§ **INPUT DATA**
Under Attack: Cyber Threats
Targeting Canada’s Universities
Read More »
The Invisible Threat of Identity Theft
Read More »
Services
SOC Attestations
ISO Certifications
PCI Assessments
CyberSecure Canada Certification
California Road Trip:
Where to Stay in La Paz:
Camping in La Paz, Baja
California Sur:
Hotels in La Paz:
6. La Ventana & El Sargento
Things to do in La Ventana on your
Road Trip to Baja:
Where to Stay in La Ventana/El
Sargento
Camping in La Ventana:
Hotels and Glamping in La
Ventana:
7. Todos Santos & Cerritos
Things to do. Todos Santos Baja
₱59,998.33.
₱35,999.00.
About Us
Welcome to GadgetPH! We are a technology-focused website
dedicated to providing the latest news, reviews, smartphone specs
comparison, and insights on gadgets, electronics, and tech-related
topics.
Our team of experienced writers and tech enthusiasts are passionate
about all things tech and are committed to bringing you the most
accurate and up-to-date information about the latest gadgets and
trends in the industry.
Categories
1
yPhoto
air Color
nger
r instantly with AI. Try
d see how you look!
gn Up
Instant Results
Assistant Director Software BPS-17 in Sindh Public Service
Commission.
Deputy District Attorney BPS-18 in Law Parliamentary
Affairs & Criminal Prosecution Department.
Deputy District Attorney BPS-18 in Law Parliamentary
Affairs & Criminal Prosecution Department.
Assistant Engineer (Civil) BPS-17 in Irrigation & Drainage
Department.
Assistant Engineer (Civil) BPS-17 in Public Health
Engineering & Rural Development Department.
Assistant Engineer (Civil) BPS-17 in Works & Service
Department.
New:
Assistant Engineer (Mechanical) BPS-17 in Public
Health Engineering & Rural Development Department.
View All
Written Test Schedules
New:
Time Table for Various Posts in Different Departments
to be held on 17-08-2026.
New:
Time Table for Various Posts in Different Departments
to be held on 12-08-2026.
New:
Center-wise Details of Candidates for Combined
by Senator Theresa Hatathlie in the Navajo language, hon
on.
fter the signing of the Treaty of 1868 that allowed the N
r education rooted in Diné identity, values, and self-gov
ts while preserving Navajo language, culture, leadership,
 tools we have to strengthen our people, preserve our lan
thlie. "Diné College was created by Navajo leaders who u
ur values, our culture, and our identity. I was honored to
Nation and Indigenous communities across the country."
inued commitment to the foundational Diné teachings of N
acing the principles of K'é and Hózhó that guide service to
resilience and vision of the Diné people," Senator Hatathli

§ **ACTIVITY**
In the data above, repeat exactly each line from the first through the line that contains "Camping in La Paz, Baja", and give nothing else.

§ **RESPONSE FOR THIS EXERCISE**
Under Attack: Cyber Threats
Targeting Canada’s Universities
Read More »
The Invisible Threat of Identity Theft
Read More »
Services
SOC Attestations
ISO Certifications
PCI Assessments
CyberSecure Canada Certification
California Road Trip:
Where to Stay in La Paz:
Camping in La Paz, Baja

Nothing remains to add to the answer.